Transformer Variants
Beyond vanilla attention. Explore Mixture-of-Experts (MoE), linear attention, and state-space models like Mamba.
Study this path with flashcards
5 cards
- Step 1Attention computes a context-dependent weighted combination of values, where the weights come from similarities between queries and keys. It lets a model focus on the most relevant parts of an input instead of compressing everything into one fixed vector.
- Step 2A sparse mixture-of-experts layer replaces one dense feed-forward block with many expert subnetworks, but routes each token to only a small subset such as top-1 or top-2 experts. This increases parameter count and specialization without increasing per-token compute proportionally.

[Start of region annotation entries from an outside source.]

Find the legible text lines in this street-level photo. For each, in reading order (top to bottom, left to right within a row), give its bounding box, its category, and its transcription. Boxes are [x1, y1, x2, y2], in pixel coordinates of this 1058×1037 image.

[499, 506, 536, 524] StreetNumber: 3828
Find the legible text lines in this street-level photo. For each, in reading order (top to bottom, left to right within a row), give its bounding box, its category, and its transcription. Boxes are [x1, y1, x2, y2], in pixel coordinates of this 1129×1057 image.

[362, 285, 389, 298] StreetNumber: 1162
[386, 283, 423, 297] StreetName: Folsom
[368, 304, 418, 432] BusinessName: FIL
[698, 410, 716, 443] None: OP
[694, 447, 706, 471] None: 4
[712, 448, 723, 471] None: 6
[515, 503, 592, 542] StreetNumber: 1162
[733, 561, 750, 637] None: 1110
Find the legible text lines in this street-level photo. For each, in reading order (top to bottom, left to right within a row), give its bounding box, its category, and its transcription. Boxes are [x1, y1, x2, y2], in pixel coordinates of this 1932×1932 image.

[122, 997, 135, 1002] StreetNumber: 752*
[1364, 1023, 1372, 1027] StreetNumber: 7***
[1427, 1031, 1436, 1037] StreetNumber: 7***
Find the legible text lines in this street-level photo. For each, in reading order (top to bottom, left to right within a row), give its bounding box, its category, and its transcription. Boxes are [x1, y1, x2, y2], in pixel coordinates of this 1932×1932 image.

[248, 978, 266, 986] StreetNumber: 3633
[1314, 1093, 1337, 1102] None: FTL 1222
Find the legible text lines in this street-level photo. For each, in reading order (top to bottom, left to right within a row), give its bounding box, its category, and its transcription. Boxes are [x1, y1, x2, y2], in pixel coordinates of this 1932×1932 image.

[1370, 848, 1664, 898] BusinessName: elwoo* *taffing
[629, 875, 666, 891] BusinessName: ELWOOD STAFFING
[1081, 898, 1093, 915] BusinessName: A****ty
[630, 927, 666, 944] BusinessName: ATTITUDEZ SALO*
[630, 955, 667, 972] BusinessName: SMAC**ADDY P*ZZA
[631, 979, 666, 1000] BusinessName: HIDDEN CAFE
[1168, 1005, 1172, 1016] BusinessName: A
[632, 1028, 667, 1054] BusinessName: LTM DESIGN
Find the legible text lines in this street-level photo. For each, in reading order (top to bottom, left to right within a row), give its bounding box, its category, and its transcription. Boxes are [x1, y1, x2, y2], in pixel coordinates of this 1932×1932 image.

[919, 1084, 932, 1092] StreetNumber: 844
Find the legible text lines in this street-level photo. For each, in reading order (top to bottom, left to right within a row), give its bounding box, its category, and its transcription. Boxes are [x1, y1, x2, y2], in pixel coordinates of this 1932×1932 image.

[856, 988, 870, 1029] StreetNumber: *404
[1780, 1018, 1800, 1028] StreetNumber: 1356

- Step 3A sparsely-gated Mixture of Experts (MoE) layer routes each token to only a small subset of expert networks, so model capacity can grow much faster than compute per token. Its central challenge is routing and load balancing: without auxiliary losses, a few experts tend to monopolize traffic.
- Step 4Linear attention is the family of attention mechanisms that rewrites or approximates softmax attention so sequence processing scales roughly linearly instead of quadratically with length. The benefit is efficiency on long contexts, but the tradeoff is that exact softmax behavior is usually lost.
- Step 5State space models such as Mamba process sequences by evolving a learned hidden state through recurrence rather than full quadratic attention. Their main appeal is linear-time sequence processing with strong long-context efficiency, especially when selective state updates let the model decide what to remember.